Most market strategists are looking at last month’s Fed funds rate hike, and mistakenly labeling it Janet’s first raise. They surmise the past three rate tightening cycles have lasted roughly one or two years, so following this line of logic, we can expect at least another twelve months of tighter monetary policy.

Have a look at the chart of Fed funds during the past three rate hike cycles:

Usually when the Fed starts a tightening campaign, it continues for at least a little while. It would be unusual for the Fed to tighten after a prolonged period of flat rates, only to quickly stop or even reverse.
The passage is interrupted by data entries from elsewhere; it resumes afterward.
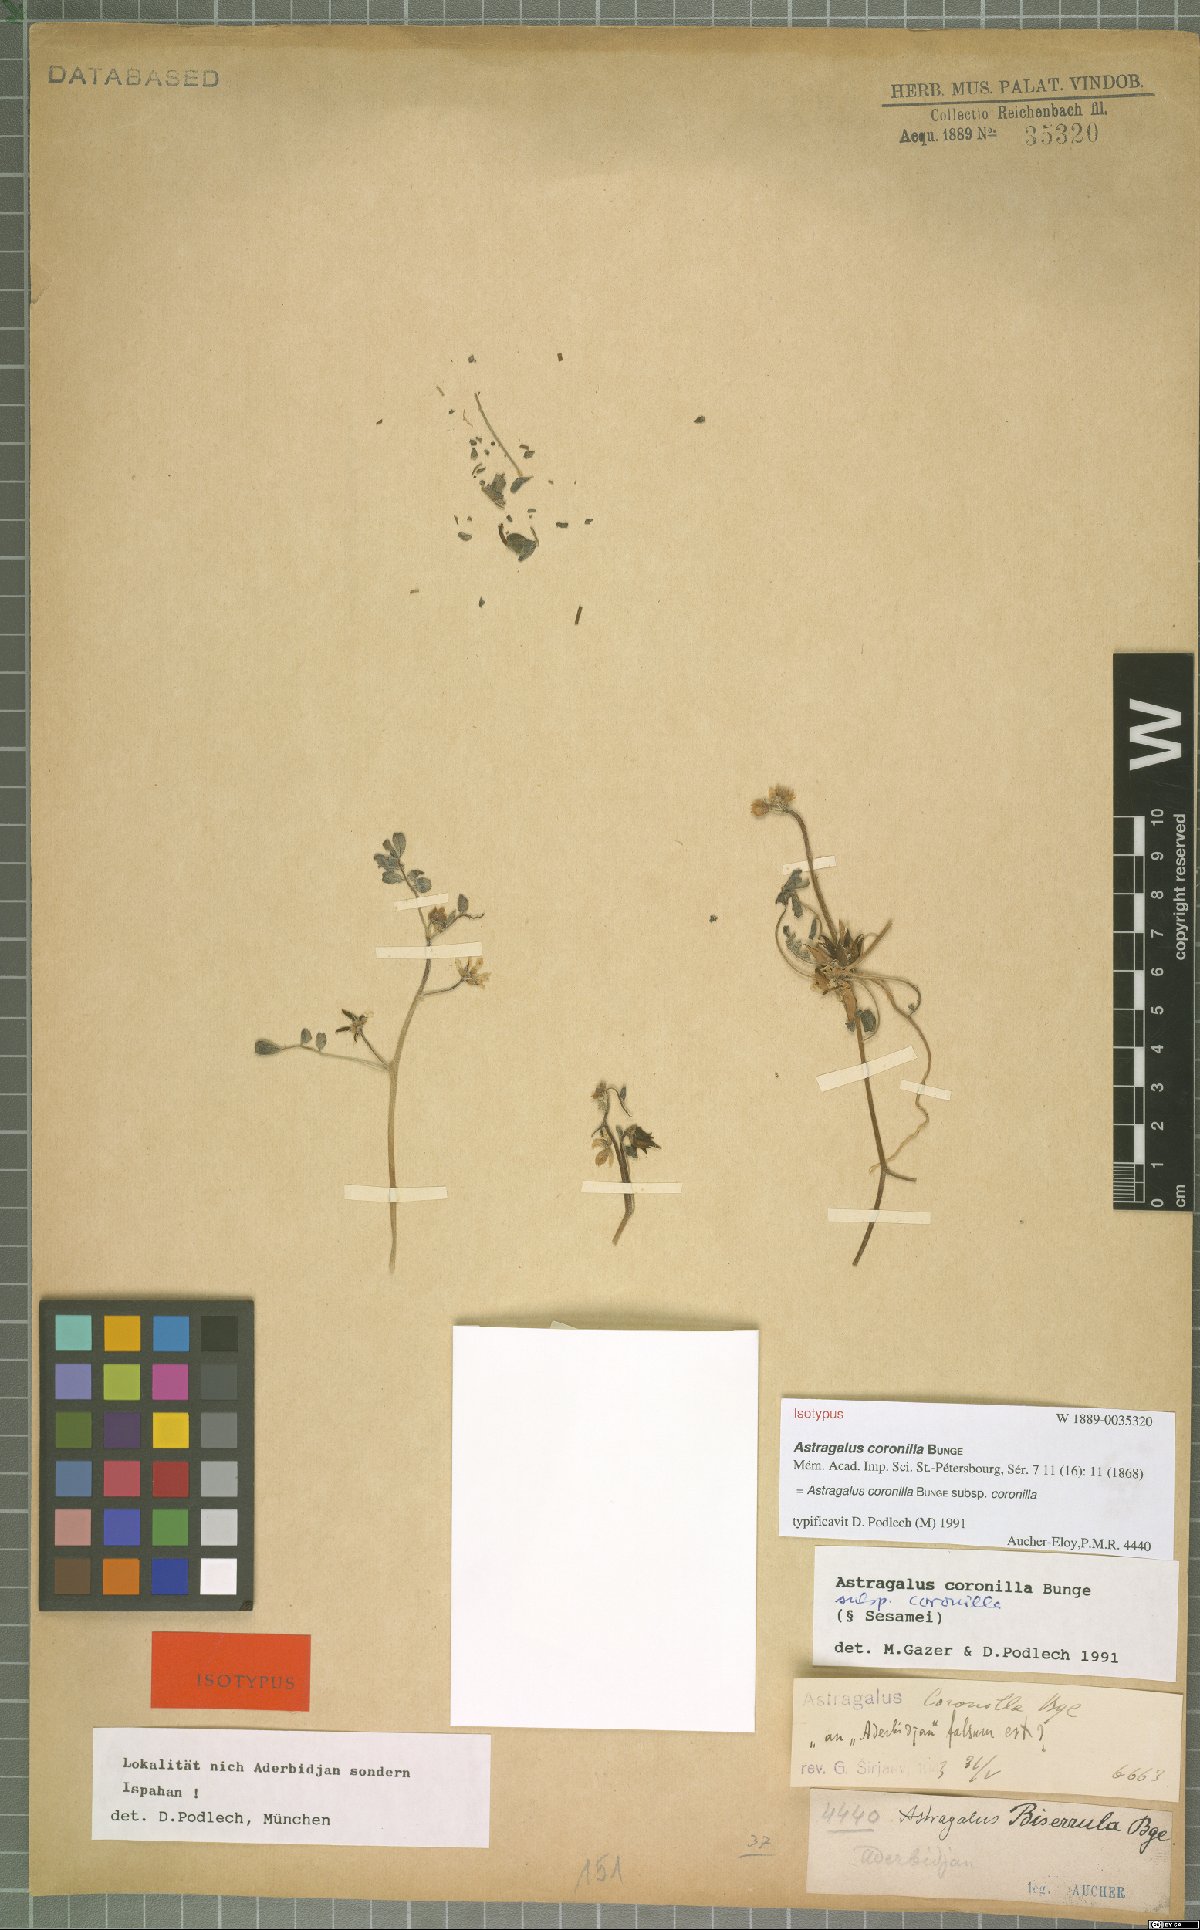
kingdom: Plantae
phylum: Tracheophyta
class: Magnoliopsida
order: Fabales
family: Fabaceae
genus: Astragalus
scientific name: Astragalus coronilla
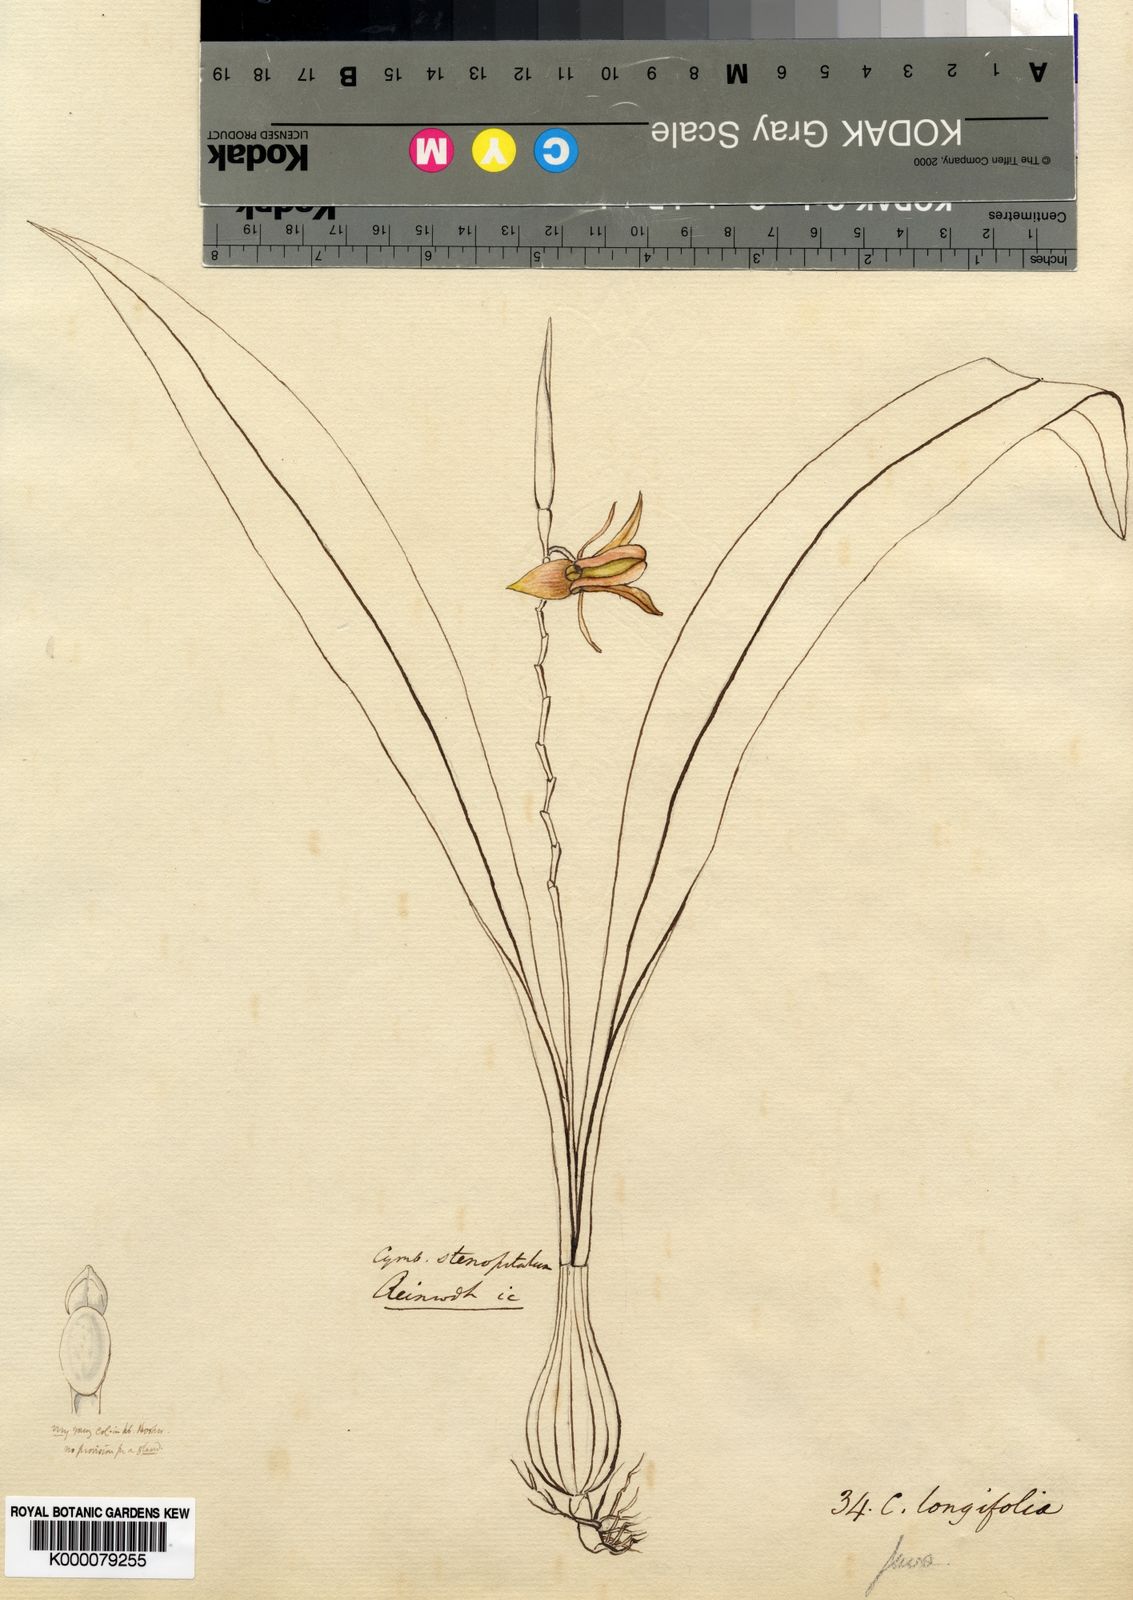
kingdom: Plantae
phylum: Tracheophyta
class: Liliopsida
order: Asparagales
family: Orchidaceae
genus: Coelogyne
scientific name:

Yet, this what some of the more bearish managers like DoubleLine’s Jeffrey Gundlach are predicting.

Whereas many conventional thinkers dismiss Gundlach as a “90210 kush loving” weirdo (see awesome link to TCW’s suit against Gundlach)</a>, I think Jeffrey is onto something here.

And I actually think there is a way to reconcile their two lines of thinking, I just don’t think the optimists will like it.

During the 2008 credit crisis, when the Federal Reserve was constrained by the zero bound, instead of venturing into negative rates, Ben Bernanke chose to aggressively expand the Fed’s balance sheet through Quantitative Easing. This QE had the effect of easing monetary conditions without lowering the Fed Funds rate. The amount of easing is difficult to measure, but two economic professors created the Wu-Xia Shadow Fed Funds rate indicator to approximate the “equivalent” Fed funds rate.

Even though the Fed Funds rate was stuck at zero from 2008 to 2015, the Wu-Xia shadow fed funds rate moved around as Bernanke’s Fed applied varying amount of stimulus:

From 2008 to 2014 the shadow rate fell from 0% to negative 3%! Then with the tapering, and eventual cessation of QE3, the rate gradually climbed back up to 0%. This has had the effect of a 300 basis point raise in the effective fed funds rate. Combine that with the actual 25 basis points rate rise, we are 325 basis points off the lows.

Stop and think about that for a second. What if last month’s rate hike was not the first, but actually the thirteenth 25 basis point hike? And what if instead of using December 2015 as the date of the first hike, we should really be using June 2014 when the Wu-Xia Shadow Fed funds rate bottomed and started rising? That would mean we are presently already 18 months into the tightening cycle.

That would put us right in the middle of the length of the time of the past two tightening cycles. And given the fact that since the credit crisis we have increased the total amount of indebtedness, it is probably safe to err on assuming the economy is even more sensitive to rate hikes.

Therefore, Gundlach’s prediction last month’s Fed hike won’t be followed with a series of rate hikes is not that implausible. After all, if you follow the playbook that all the conventional guys are using, and adjust for the Shadow Fed Funds rate, then a finish to the rate tightening cycle would be right on time…

I am going to trade to reflect a Fed that is a year and a half into a tightening cycle, instead one that has just started.